Nov 21, 2007 (LBO) – Sri Lanka’s benchmark 3-month Treasury yields shot up 33 basis points to 16.07 percent Wednesday, ending a near month long honeymoon from a sovereign bond that made markets liquid and sent rates plummeting. Due a flaw in Sri Lanka’s monetary law the Central Bank could be used by the government to print money and intervene in the market.
Analyst say the rate rise in today’s auction indicates that the central bank is now less willing to print more money as consumpe price inflation in Colombo edges closer to 20 percent. The government’s debt office said 12-month yields went up 83 basis points to 18.07 percent while 6-month bills went up 76 basis points to 17.79 percent.
Earlier in the week the government rejected bids for a bond issue week indicating that the market was starting to demand higher yields.
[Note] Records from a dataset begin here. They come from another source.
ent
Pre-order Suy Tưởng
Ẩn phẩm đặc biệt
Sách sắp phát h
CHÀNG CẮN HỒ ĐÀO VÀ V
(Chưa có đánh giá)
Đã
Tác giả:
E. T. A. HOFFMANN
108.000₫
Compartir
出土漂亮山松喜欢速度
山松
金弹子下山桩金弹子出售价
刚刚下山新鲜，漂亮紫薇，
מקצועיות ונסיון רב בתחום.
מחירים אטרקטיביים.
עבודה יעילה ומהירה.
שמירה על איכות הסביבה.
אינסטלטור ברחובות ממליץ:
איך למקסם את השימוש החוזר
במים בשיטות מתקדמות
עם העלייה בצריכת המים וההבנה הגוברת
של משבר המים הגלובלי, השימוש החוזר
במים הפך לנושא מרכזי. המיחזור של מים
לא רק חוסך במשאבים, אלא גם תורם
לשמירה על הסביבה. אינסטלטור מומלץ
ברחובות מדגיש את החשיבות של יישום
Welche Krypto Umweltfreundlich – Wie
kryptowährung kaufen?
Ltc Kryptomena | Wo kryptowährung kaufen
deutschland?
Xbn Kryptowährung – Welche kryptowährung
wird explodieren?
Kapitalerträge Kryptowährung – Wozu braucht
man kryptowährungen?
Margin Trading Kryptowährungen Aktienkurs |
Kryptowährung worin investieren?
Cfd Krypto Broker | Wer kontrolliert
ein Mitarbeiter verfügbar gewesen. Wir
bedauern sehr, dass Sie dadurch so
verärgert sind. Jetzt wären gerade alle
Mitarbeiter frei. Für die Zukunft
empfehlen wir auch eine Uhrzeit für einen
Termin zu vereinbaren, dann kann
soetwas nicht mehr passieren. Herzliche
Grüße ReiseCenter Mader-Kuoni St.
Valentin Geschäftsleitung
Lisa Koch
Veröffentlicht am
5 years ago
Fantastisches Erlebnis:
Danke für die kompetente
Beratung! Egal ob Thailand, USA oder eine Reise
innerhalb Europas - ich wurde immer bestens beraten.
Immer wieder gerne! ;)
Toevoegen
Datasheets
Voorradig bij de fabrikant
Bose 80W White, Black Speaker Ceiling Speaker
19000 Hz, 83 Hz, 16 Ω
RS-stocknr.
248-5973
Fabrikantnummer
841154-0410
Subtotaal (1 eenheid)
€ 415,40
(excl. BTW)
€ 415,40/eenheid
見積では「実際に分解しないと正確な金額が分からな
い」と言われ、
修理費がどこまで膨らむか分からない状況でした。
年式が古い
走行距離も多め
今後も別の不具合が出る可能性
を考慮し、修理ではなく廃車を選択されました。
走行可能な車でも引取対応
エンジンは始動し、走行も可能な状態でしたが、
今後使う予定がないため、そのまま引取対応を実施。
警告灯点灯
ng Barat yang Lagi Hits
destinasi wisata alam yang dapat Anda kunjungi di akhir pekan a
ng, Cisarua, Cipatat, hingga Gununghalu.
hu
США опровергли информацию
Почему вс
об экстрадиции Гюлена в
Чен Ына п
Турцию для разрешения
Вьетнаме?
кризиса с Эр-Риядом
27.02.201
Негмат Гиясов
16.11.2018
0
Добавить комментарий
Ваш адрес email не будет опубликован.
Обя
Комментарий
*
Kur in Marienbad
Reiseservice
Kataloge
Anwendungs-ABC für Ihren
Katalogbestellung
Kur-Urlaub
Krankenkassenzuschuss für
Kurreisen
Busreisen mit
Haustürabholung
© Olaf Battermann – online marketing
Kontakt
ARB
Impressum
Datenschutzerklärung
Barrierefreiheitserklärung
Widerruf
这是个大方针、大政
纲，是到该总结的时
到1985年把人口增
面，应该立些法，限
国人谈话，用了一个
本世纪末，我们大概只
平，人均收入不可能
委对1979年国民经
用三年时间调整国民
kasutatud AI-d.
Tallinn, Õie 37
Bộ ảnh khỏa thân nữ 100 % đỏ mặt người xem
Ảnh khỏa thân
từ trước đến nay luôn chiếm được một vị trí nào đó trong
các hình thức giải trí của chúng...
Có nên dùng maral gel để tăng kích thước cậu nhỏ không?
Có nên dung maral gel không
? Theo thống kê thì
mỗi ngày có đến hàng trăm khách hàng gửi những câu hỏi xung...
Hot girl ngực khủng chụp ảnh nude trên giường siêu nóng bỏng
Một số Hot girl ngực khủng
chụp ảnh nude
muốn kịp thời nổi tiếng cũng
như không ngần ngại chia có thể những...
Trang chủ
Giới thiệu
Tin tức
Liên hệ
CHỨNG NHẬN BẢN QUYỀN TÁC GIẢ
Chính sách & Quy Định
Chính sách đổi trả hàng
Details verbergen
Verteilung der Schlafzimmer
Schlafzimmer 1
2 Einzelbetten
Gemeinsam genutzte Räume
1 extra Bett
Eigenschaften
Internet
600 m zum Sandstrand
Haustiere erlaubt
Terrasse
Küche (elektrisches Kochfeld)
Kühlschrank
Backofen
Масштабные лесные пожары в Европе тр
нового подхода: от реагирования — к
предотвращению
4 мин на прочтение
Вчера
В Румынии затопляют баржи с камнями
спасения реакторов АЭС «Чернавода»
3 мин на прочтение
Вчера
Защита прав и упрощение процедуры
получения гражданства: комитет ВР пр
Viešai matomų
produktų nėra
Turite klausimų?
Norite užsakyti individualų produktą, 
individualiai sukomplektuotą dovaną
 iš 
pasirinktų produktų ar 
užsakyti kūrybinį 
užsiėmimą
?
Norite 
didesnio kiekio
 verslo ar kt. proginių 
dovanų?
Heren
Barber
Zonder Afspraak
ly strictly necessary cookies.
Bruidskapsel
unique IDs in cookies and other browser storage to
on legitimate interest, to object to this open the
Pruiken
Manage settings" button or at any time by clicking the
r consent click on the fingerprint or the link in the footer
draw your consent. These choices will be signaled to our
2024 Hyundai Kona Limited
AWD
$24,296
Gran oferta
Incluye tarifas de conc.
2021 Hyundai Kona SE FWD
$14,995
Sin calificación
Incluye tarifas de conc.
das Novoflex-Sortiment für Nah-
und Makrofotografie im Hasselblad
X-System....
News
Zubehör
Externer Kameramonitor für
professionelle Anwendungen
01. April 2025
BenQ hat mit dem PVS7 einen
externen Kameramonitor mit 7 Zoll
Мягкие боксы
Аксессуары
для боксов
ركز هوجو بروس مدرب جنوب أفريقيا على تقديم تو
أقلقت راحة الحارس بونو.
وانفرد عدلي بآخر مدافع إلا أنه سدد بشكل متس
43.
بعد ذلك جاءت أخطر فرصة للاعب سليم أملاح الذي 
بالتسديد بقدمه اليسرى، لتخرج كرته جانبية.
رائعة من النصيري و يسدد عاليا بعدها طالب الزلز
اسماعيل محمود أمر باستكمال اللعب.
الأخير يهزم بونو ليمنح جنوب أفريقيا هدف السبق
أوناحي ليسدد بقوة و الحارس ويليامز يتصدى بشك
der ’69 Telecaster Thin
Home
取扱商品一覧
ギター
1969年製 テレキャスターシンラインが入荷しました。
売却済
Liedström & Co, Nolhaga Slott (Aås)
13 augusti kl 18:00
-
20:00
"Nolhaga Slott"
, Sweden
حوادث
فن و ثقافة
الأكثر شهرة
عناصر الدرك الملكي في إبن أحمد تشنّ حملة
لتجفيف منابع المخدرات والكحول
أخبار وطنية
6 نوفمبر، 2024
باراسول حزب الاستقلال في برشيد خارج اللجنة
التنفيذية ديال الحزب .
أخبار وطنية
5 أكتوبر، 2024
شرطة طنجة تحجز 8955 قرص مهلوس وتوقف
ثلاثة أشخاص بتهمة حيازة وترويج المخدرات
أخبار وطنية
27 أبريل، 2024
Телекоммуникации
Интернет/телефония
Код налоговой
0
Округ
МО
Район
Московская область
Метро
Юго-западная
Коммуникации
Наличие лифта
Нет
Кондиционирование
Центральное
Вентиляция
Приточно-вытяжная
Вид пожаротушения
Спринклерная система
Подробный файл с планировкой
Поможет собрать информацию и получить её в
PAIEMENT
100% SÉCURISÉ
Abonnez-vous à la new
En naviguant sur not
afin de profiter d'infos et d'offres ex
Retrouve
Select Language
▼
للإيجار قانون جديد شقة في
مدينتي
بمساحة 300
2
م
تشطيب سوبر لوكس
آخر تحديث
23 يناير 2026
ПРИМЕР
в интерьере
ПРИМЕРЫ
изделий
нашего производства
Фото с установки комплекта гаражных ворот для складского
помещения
In the past outright bond rejections have been later followed by even higher yields as investors shifted out of the market.
T-bills yields started to edge up last week after the government admitted that 56 billion rupees raised from a sovereign bond has been spent on repaying short term debt to commercial banks, the central bank reserves and some expenses.
Expectations that the dollar bond would ease inflationary pressure on the monetary system were dashed as liquidity from the bond flushed the system from the sudden payback of debt.
Analysts say policy rates need to be adjusted to conduct effective monetary policy as inflation cannot be countered with negative real rates either in Sri Lanka or elsewhere.